Equívocos

Especialista aponta erros nas orientações do relatório da CPI para combater fake news

Recomendações apontam para mudanças legais que, na prática, podem desproteger dados pessoais e igualar, no âmbito criminal, quem produz e quem divulga desinformações

Pillar Pedreira/ Agência Senado
Pillar Pedreira/ Agência Senado
Especialista pondera que a "criminalização dos usuários" deixa de lado "os grandes que realmente partilham e produzem desinformação"

São Paulo – O relatório final da CPI da Covid, apresentado pelo senador Renan Calheiros (MDB-AL), faz recomendações sobre alterações legais para combater a disseminação de fake news. Mas, segundo diversas entidades que trabalham pela democratização da comunicação, há erros nas orientações listadas que podem provocar um efeito reverso na prática. 

Entre as 17 propostas legislativas, o documento torna crime o ato de “criar ou divulgar notícia que sabe ser falsa para distorcer, alterar ou corromper gravemente a verdade” em temas do “interesse público”, como saúde, segurança e economia, e propõe pena de prisão de seis meses a dois anos. O que para a jornalista, doutora em Comunicação pela Universidade de Brasília (UnB) e integrante do coletivo Intervozes Helena Martins, “parece desproporcional”. 

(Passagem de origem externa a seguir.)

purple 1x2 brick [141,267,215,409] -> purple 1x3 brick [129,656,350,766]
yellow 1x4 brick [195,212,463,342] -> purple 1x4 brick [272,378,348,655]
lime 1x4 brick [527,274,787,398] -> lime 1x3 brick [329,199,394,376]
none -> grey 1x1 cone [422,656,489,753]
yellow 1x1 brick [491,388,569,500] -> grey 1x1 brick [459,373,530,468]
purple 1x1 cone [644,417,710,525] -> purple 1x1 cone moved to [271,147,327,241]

Professora da Universidade Federal do Ceará (UFC), onde coordena o Laboratório de Economia, Tecnologia e Políticas de Comunicação (Telas), Helena explica, em entrevista a Glauco Faria, no Jornal Brasil Atual, que é “fundamental” trazer à tona o tema que preenche um capítulo com mais de 200 páginas no relatório final. “A desinformação causou efetivamente milhares de mortes no Brasil e no mundo e é uma questão que tem que ser enfrentada”, destaca.

Controvérsias

No entanto, a especialista pondera que a criminalização dos usuários deixa de lado “os grandes que realmente partilham e produzem desinformação e constroem um ecossistema todo desinformativo, inclusive o presidente da República, Jair Bolsonaro”, ressalta. 

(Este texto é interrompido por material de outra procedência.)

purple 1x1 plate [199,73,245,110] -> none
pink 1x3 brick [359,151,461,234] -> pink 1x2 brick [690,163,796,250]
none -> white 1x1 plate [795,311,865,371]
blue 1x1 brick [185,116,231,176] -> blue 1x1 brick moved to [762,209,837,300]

De acordo com Helena, há uma dificuldade de precisão no conceito de desinformação estabelecido que pode abrir caminho para diversas interpretações. O texto da proposta trata que “não é considerada notícia falsa a manifestação de opinião, de expressão artística ou literária, ou de conteúdo humorístico”, o que pode não ser suficiente. “Inclusive na academia já há vários conceitos e dificuldades de se apontar, porque às vezes desinformação pode ser algo descontextualizado, uma mentira, ou um erro. É muito mais efetivo, e tem um risco menor de imprecisões, focar efetivamente na produção de campanhas de desinformação de forma organizada e financiada”, sugere.

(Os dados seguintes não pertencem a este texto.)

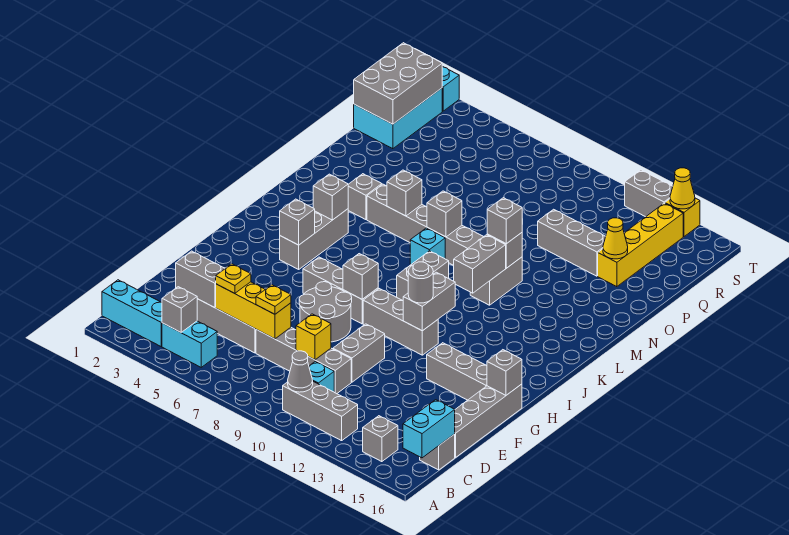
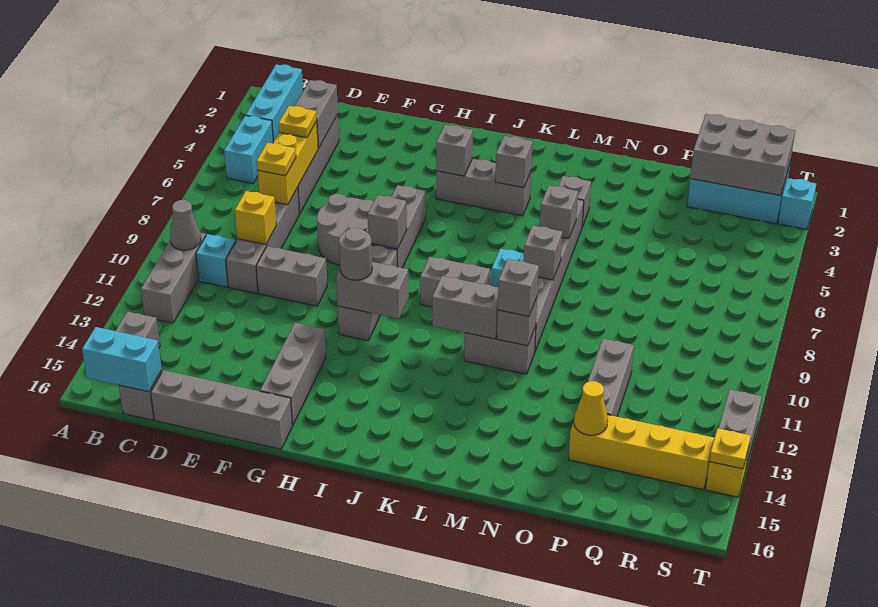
grey 1x1 brick [162,287,197,332] -> none
grey 1x1 brick [487,350,522,395] -> none
yellow 1x1 cone [670,168,695,209] -> yellow 1x1 plate [709,428,751,469]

As plataformas de aplicativos de mensagem e redes sociais, por sua vez, poderão armazenar o CPF ou CNPJ dos usuários, assim como o nome completo e data de nascimento, segundo o relatório final, para “garantir a identificação inequívoca do usuário”. As medidas também são questionadas pelas entidades que apontam o risco de “fragilização da proteção de dados de todos os usuários das redes sociais”.

Educação contra a desinformação

Outro problema identificado pela professora é a falta de uma educação voltada para a mídia, que dê condições, por exemplo, para que a população possa buscar outras informações, checar e comparar abordagens distintas sobre um mesmo tema ou a mensagem que recebe.

“Numa sociedade que tem esse déficit em relação à educação midiática e mesmo no acesso ao direito à comunicação, é muito problemático que a gente coloque de uma maneira genérica (na legislação) e acabe também apontando para essa punição. O que outros países fazem é apostar muito mais na lógica de promoção da educação para a mídia. Há investimentos em campanhas públicas, na relação com escolas, tanto espaços formais e informais de educação para combater a desinformação. Criando o que eles chamam de resiliência da população em relação a estas campanhas desinformativas, em vez de seguir pelo rumo do punitivismo”, comenta Helena.

A votação do relatório deve ocorrer nesta terça-feira (26) e a expectativa dos especialistas é que sejam feitas alterações nas propostas de combate às fake news listadas no relatório da CPI da Covid. Para Helena, o relatório deve levar em conta as discussões no Congresso Nacional sobre o Projeto de Lei 2.630/2020. A proposta, garante, é a que tem um debate mais avançado na transparência da internet. 

“Houve dezenas de audiências públicas sobre esse PL. Então me parece muito problemático que o relatório desconsidere todo esse processo democrático de elaboração, discussão e refinamento das propostas para combater a desinformação e proponha algo simplesmente a partir dos estudos da própria Comissão Parlamentar de Inquérito que, nós sabemos, teve que se debruçar sobre muitos outros temas”, conclui a professora.